Frage: In amerikanischen Filmen wird von den Universitäten immer das Bild von vielen Feiern und Partys gezeigt. Ist das Leben an den Universitäten in den USA in Wirklichkeit ähnlich wie es in den Filmen dargestellt wird?

Quelle: cuserowing

 Josie: Ja und nein, wie man sich vorstellen kann. Es gibt schon College Partys in den Collegehouses, das hat auch echt Spaß gemacht und war ein guter Ausgleich (lacht). Jedoch bist du ja für das Studium und den Sport da und musst auch deine Leistung bringen und kannst nicht jeden Tag feiern gehen. Auch der Campus und das Campusleben war schon wie im Film. Zuerst habe ich auch auf dem Campus gewohnt und erst in den letzten zwei Jahren zusammen mit fünf anderen Mädels in einem Haus.

 

Frage: Durch die Doppelbelastung von Universität und Leitungssport war dein Tag bestimmt ausgelastet. Wie sah dein Alltag mit Uni und Rudern aus?

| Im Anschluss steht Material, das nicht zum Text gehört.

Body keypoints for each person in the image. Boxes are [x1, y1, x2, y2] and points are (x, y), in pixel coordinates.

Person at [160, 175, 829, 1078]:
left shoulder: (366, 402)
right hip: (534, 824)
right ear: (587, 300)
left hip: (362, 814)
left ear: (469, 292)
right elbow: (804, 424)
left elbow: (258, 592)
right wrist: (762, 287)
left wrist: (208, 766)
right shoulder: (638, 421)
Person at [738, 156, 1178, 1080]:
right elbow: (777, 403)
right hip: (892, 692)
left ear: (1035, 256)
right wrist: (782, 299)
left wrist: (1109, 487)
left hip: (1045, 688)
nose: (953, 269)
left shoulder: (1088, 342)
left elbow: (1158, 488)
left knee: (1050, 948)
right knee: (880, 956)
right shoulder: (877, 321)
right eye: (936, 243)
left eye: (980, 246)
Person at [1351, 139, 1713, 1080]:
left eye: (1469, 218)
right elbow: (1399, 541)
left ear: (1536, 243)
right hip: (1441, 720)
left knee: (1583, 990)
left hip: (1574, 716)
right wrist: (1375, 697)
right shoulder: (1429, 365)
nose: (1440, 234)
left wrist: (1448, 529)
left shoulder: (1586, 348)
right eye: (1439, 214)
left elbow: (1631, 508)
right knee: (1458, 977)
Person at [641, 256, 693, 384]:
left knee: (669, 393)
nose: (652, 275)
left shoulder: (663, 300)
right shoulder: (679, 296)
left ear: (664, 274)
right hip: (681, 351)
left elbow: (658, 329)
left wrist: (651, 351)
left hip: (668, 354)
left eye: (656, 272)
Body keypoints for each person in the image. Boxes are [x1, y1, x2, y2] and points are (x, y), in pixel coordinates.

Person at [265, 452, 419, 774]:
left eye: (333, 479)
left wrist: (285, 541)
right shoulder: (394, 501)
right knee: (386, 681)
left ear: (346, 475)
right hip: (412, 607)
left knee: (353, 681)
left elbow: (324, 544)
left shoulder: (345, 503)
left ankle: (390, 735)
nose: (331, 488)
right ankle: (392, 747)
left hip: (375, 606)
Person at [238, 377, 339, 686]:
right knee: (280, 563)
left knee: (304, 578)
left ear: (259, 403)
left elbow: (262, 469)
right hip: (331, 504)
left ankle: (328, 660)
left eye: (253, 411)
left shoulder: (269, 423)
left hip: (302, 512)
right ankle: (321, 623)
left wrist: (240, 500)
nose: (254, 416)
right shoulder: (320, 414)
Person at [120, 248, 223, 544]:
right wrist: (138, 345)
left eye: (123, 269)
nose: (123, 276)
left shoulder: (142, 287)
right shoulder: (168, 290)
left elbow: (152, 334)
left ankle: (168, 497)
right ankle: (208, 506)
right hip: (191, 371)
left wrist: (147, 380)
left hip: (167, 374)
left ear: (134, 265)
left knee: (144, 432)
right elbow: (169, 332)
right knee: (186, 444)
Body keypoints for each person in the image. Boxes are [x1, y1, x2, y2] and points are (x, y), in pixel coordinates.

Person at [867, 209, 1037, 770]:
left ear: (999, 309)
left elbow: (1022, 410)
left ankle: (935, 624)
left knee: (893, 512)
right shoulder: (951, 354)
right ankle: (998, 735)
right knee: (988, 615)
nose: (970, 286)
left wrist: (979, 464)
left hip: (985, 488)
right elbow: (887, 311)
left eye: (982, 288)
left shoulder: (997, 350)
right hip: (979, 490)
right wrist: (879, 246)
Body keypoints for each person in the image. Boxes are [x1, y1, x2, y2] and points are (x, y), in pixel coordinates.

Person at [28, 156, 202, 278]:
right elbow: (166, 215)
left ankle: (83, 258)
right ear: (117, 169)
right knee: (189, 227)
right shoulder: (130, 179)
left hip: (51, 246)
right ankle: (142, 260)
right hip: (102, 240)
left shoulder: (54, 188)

 Josie: Deshalb habe ich mich ja auch für die USA entschieden, weil der Alltag dort so gut geregelt wurde. Man musste nicht versuchen alles selber unter einen Hut zu bekommen, sondern man hatte sehr viel Unterstützung dort. Ich hatte einen Academic Koordinator, der mir geholfen hat, wenn ich in der Schule Probleme hatte oder auch Konflikte beim Rudern. Außerdem hat er meinen Tag organisiert. Ich konnte morgens von 6:00 - 9:00 Uhr trainieren, danach in die Uni bis nachmittags um 15:30 Uhr und dann hatte ich meine zweite Einheit. Abends habe ich dann noch Hausaufgaben gemacht und mich auf den nächsten Tag vorbereitet.

 

Frage: Gerade in der letzten Saison war Syracuse im Rudersport ja sehr erfolgreich. Was war dein größter Erfolg im Rudersport an der Uni?

Quelle: cuserowing

 Josie: An der Uni war dieses Jahr unser erfolgreichstes Jahr. Ich war mit einem anderen Mädchen zusammen Team Captain. Auf den nationalen Meisterschaften sind wir zehnter geworden, das war das Beste was das Programm bisher geschafft hat. Gerade auch mit den anderen Unis, wie Texas Washington, Standfort, Brown, Ohio, Michigan, die traditionell auch immer gut sind, mit zu fahren und teilweise auch welche zu schlagen war schon cool für uns.

 

Frage: Neben diesen Erfolgen im Rudersport hast du dieses Jahr auch deinen Abschluss gemacht. Was sind denn deine sportlichen und beruflichen Pläne für die Zukunft?

 Josie: Sportlich werde ich mich jetzt erst mal auf das Hobby Rudern einstellen, denn ich habe jetzt fast 10 Jahre lang Leistungssport gemacht, das reicht jetzt auch langsam. Meine Rückenprobleme letztes Semester haben mir auch ein bisschen den Spaß am Sport genommen. Wie gesagt das waren jetzt coole Jahre, ich habe viel Spaß und Erfolg gehabt. Doch gerade da ich jetzt meinen Abschluss und meinen Bachelor gemacht hab, ist das Kapitel Amerika abgeschlossen. In nächster Zeit möchte ich mich erst mal auf das Berufliche konzentrieren und auch meinen Master im internationalen Eventmanagement in Paris ab Ende August machen.

Quelle: Cuserowing

 

 

 

Vielen Dank für das herzliche Interview!